The Economist also underlines that in the Senate the requisite net gain of two seats means that the Democrats have to defend successfully all 24 of the seats they currently hold which are up for grabs and win two seats held by the Republicans. So, caution over their prospects there seems to me to be entirely called for.
Second, special elections. Mr Enten’s comparison in his analysis which I referenced earlier between today and 2006, when the Democrats gained 30 seats to take control of the House, is all well and good. But the consensus is that electoral district boundary changes brought in sin e then tend on balance to favour the Republicans, thereby making the Democrats’ task even harder in 2018 than the one they faced 12 years previously.
Third, the enthusiasm gap. Let’s start by keeping firmly in mind that pretty much all the data accumulated so far since Mr Trump was sworn in predates the passing of tax reform legislation last week. As things stand, only about one-third of Americans have been telling pollsters that they support the bill (ie again more or less consistent with the President’s personal approval rating!), one might imagine that its passage would do little to boost voters’ enthusiasm for Mr Trump and the Republican Party. However, ‘Obamacare’ faced similar opposition when it first passed into law and yet now enjoys majority support. Nevertheless, the shift in public sentiment did not come in time to save the Democrats in the 2010 midterms. The Republicans clearly face a similar challenge (and seem to be adopting similar tactics to ‘sell’ the tax bill); but they may have an advantage relative to the Democrats in 2010 if it is indeed the case that most Americans will see at least a modest boost (the Tax Policy Center calculates a 2.2% increase on average) to their take-home pay next year.

Dataset items
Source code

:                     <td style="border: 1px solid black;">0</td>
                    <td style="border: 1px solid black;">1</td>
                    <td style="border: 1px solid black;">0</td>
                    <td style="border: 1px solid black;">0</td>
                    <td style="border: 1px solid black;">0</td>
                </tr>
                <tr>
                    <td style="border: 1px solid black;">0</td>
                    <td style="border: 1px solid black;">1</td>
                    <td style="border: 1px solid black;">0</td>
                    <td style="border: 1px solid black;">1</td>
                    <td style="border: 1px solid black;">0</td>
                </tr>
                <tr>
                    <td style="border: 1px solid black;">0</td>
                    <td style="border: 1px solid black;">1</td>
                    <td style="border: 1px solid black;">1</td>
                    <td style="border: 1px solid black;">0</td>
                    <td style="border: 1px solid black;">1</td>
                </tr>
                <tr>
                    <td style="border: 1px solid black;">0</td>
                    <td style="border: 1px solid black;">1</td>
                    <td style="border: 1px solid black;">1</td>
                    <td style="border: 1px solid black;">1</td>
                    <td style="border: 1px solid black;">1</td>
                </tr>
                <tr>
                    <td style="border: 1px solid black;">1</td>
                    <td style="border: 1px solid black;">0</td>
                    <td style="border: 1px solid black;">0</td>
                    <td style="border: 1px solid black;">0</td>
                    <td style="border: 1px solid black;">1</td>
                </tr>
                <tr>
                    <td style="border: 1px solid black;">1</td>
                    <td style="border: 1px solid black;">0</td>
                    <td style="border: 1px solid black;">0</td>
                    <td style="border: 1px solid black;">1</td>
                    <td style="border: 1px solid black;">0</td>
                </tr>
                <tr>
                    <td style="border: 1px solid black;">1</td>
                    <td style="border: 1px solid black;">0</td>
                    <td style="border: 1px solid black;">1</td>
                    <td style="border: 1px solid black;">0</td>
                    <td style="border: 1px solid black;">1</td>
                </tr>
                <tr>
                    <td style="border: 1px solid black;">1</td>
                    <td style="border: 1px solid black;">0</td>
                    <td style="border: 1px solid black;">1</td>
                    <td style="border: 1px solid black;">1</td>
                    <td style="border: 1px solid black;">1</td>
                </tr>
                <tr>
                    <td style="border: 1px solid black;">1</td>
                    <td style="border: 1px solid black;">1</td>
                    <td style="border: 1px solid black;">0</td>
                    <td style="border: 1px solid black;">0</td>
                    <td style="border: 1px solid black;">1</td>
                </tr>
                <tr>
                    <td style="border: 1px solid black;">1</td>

* REQUIRED WORK
Answer these from the passage about the 2018 midterms:
(a) According to The Economist, how many seats currently held by the Democrats and up for grabs must they defend in the Senate?
(b) How many seats did the Democrats gain in 2006 to take control of the House?
(c) What average increase in take-home pay does the Tax Policy Center calculate?
Rely only on the passage about the 2018 midterms, not on the material.

* COMPLETED TASK
(a) All 24.
(b) 30 seats.
(c) 2.2%.